● Task item
Pick out each line in the rows below that contains the word "into" and copy it in full.

BEGIN Input data

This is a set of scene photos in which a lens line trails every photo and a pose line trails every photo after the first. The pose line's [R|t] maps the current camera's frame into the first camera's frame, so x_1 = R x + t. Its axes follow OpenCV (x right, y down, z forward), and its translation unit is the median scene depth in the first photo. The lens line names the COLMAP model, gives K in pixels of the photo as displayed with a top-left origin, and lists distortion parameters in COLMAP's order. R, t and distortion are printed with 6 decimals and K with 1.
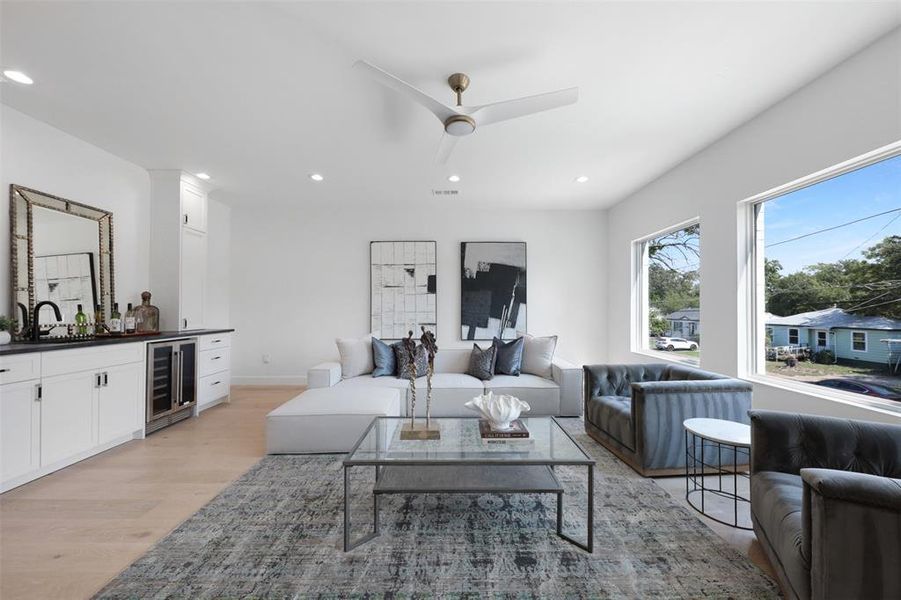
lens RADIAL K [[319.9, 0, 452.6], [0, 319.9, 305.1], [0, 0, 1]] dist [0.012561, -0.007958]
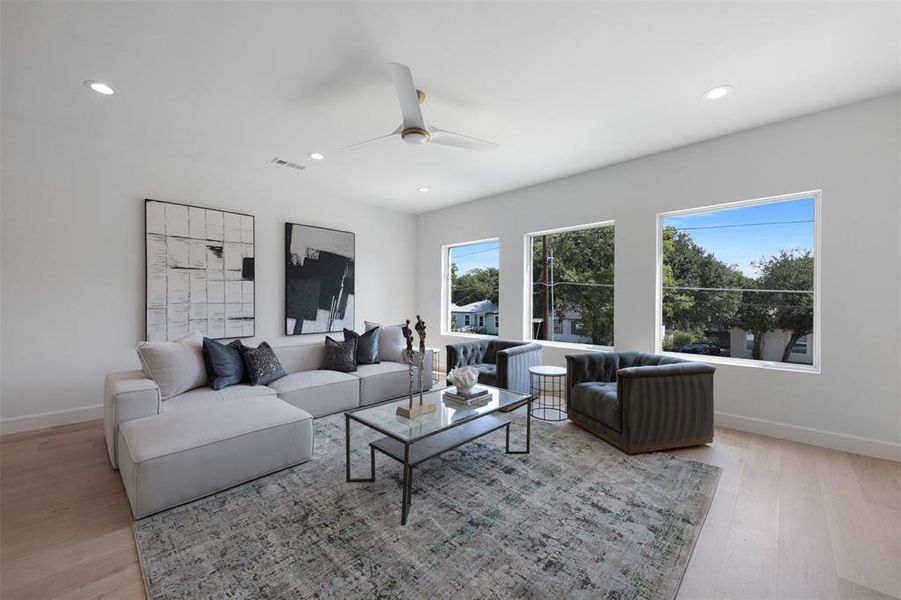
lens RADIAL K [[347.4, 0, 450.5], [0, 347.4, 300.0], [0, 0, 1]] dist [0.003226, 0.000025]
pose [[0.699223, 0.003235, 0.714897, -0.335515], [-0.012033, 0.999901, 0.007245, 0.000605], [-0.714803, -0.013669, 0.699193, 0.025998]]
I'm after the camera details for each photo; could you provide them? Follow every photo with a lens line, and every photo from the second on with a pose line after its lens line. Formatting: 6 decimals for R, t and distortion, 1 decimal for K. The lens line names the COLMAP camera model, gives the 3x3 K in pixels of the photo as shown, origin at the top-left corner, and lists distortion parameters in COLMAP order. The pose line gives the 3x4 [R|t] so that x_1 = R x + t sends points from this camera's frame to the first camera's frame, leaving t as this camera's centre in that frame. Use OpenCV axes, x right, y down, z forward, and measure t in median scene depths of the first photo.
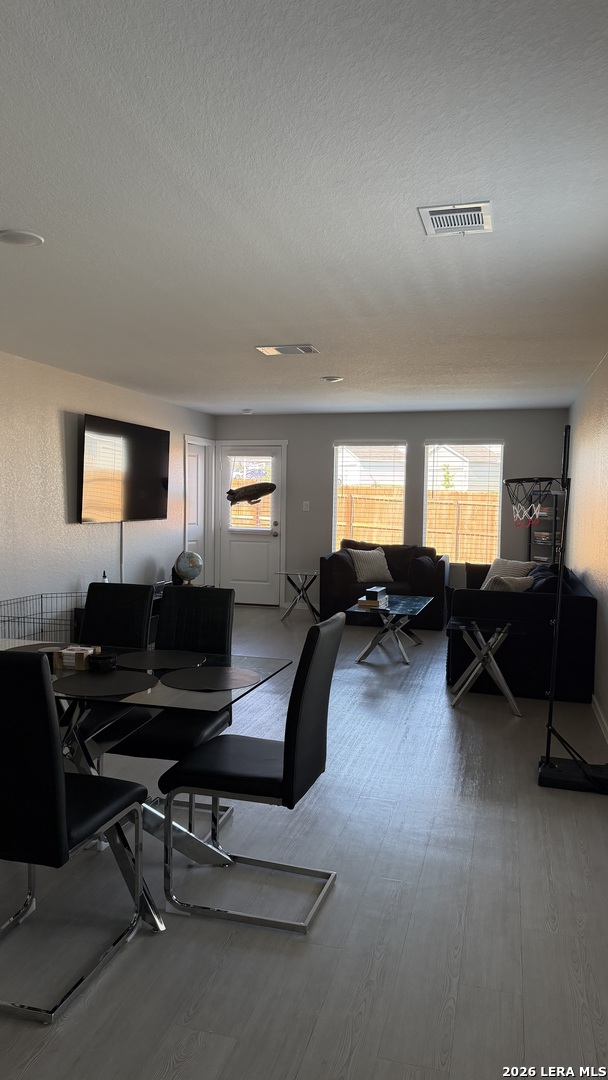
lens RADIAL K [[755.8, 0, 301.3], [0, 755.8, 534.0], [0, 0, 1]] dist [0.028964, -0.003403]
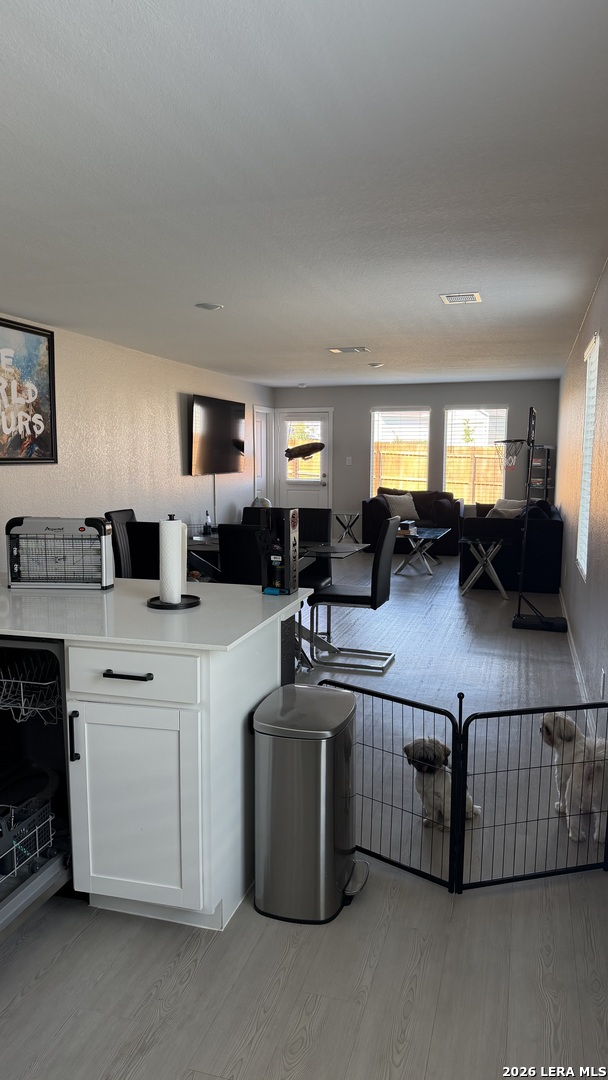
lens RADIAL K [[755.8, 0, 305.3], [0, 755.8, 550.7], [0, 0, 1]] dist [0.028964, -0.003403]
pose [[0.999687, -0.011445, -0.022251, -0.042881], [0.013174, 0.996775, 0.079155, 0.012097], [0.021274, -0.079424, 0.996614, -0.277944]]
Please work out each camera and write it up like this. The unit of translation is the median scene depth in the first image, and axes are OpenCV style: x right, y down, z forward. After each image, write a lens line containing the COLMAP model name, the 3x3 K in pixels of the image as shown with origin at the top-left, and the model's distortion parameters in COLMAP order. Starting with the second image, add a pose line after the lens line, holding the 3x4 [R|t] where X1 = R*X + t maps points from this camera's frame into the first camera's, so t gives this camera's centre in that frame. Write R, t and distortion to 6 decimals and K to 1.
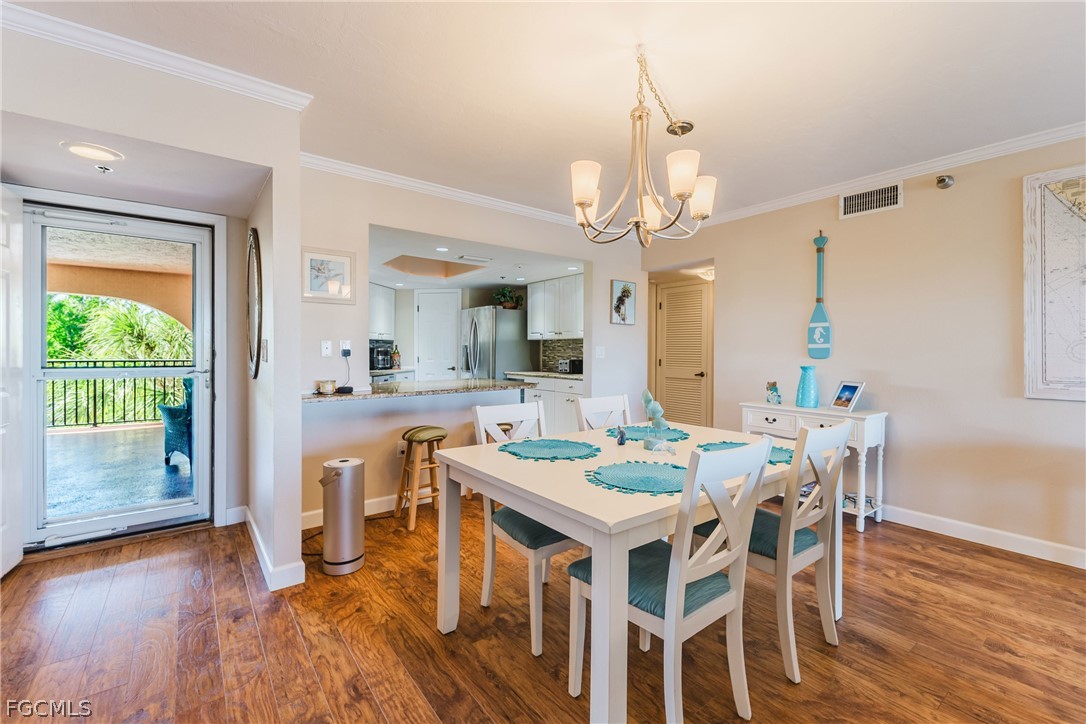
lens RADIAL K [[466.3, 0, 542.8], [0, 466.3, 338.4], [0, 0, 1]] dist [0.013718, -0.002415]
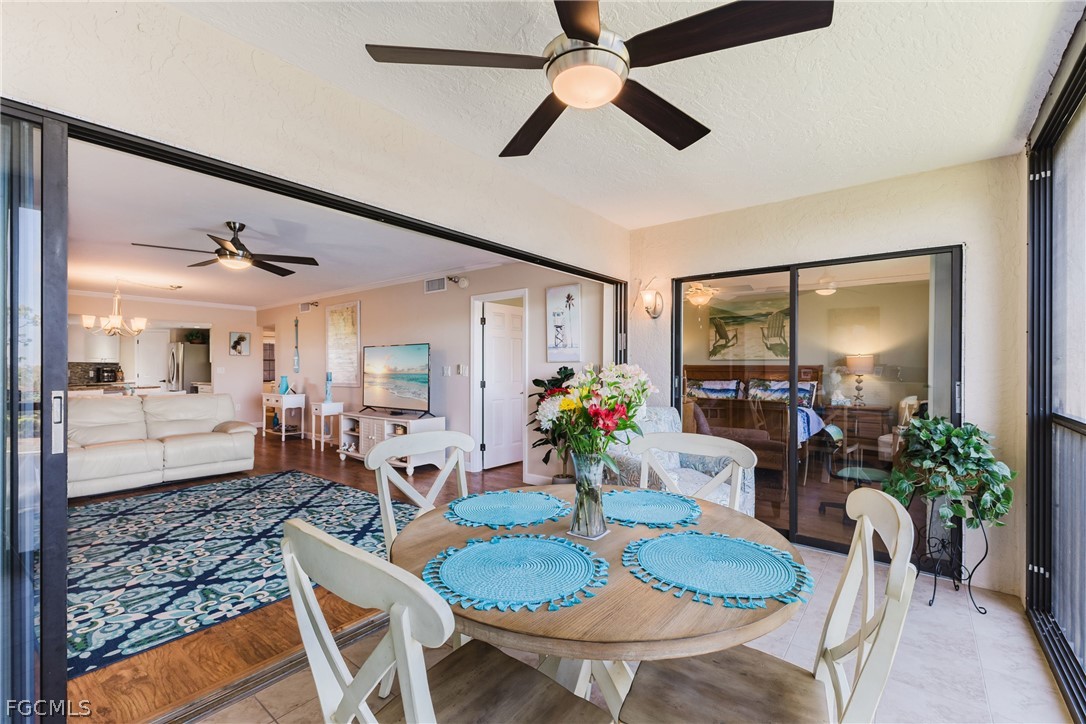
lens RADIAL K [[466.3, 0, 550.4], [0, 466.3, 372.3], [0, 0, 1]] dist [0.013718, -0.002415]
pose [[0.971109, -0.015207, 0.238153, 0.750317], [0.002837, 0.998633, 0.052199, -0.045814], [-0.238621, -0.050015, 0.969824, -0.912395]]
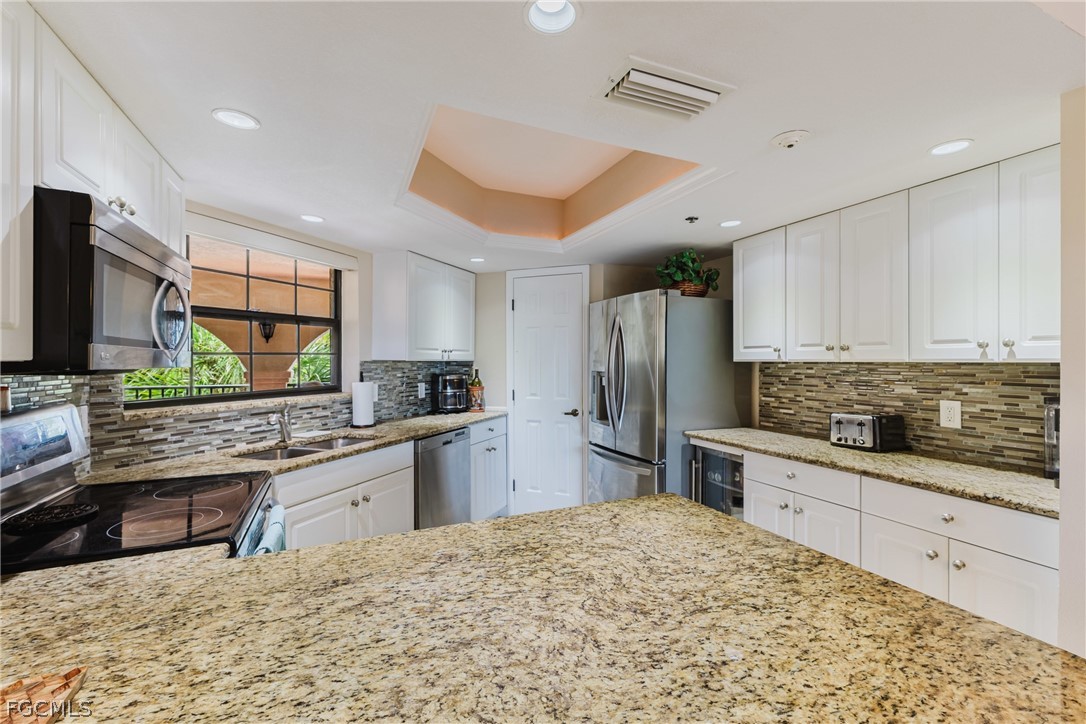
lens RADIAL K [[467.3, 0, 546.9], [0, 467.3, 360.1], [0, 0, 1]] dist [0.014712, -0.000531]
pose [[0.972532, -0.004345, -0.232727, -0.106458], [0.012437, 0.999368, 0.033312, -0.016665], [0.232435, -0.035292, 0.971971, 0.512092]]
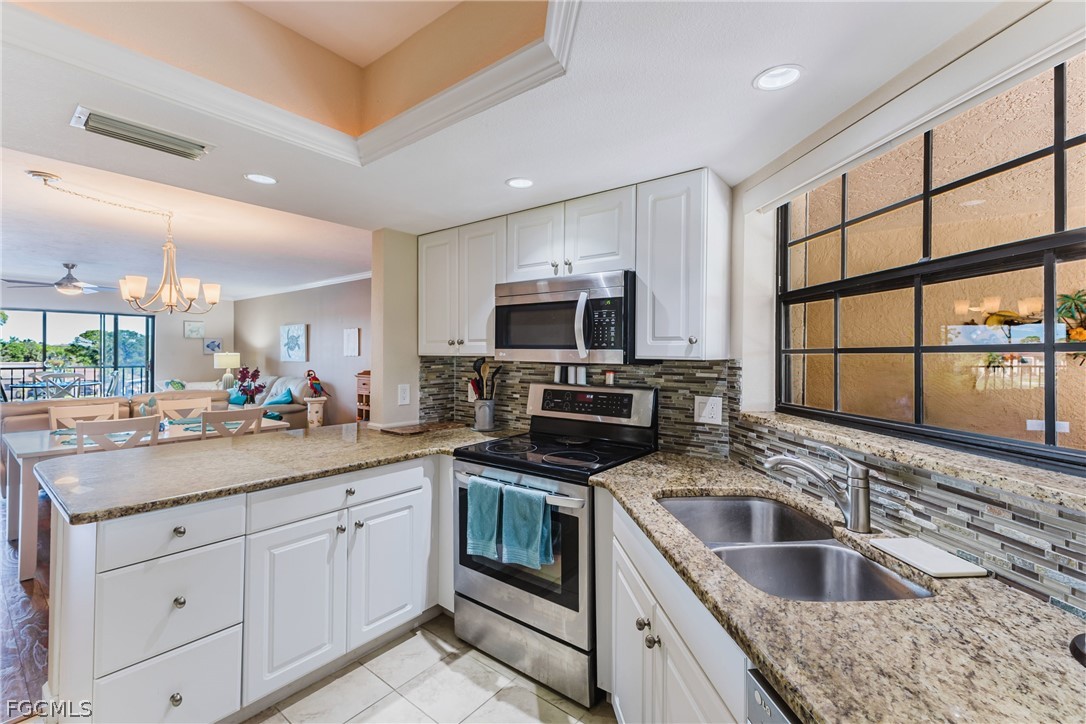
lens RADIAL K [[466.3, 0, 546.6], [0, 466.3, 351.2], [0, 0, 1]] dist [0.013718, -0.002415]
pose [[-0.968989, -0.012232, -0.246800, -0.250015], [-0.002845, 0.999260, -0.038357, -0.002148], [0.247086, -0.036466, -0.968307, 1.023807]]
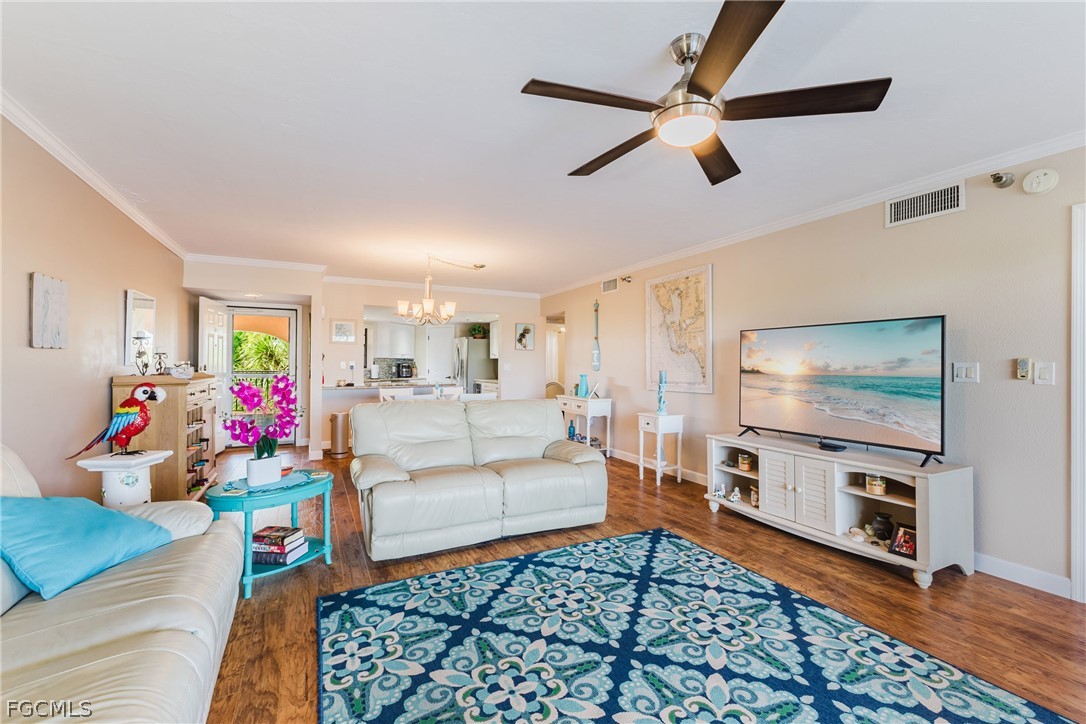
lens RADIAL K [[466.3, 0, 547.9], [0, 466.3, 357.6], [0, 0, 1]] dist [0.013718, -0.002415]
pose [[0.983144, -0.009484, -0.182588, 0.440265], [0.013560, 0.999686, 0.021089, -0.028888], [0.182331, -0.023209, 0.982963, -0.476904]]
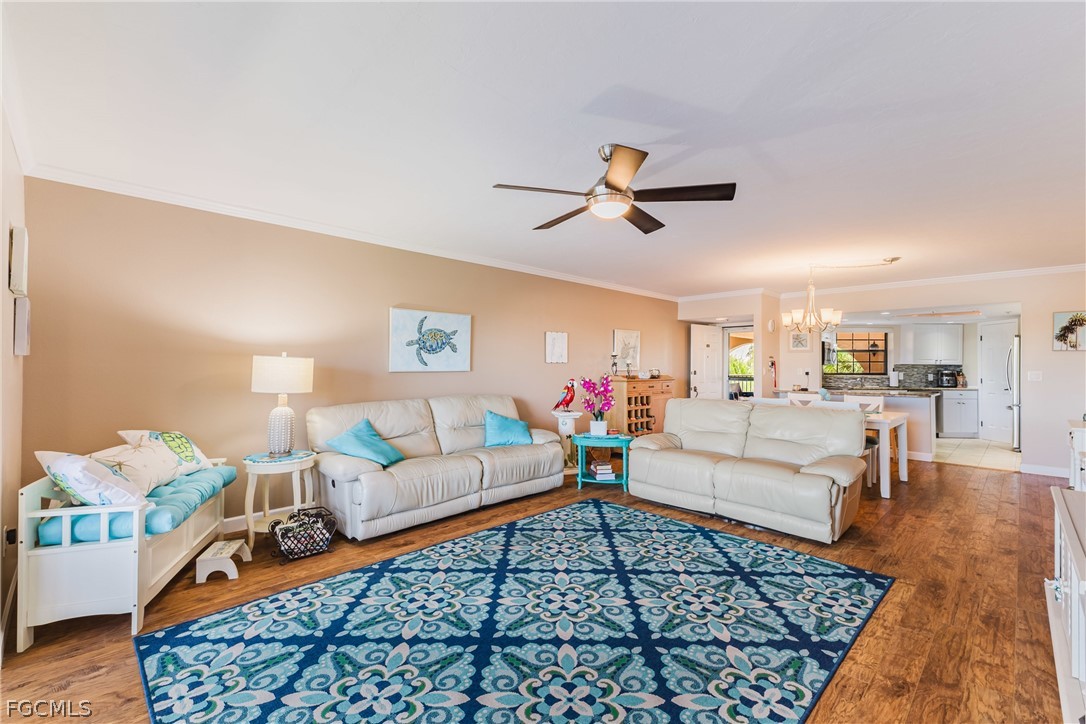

END Input data

● Written answer
This is a set of scene photos in which a lens line trails every photo and a pose line trails every photo after the first. The pose line's [R|t] maps the current camera's frame into the first camera's frame, so x_1 = R x + t. Its axes follow OpenCV (x right, y down, z forward), and its translation unit is the median scene depth in the first photo. The lens line names the COLMAP model, gives K in pixels of the photo as displayed with a top-left origin, and lists distortion parameters in COLMAP's order. R, t and distortion are printed with 6 decimals and K with 1.
Please work out each camera and write it up like this. The unit of translation is the median scene depth in the first image, and axes are OpenCV style: x right, y down, z forward. After each image, write a lens line containing the COLMAP model name, the 3x3 K in pixels of the image as shown with origin at the top-left, and the model's distortion parameters in COLMAP order. Starting with the second image, add a pose line after the lens line, holding the 3x4 [R|t] where X1 = R*X + t maps points from this camera's frame into the first camera's, so t gives this camera's centre in that frame. Write R, t and distortion to 6 decimals and K to 1.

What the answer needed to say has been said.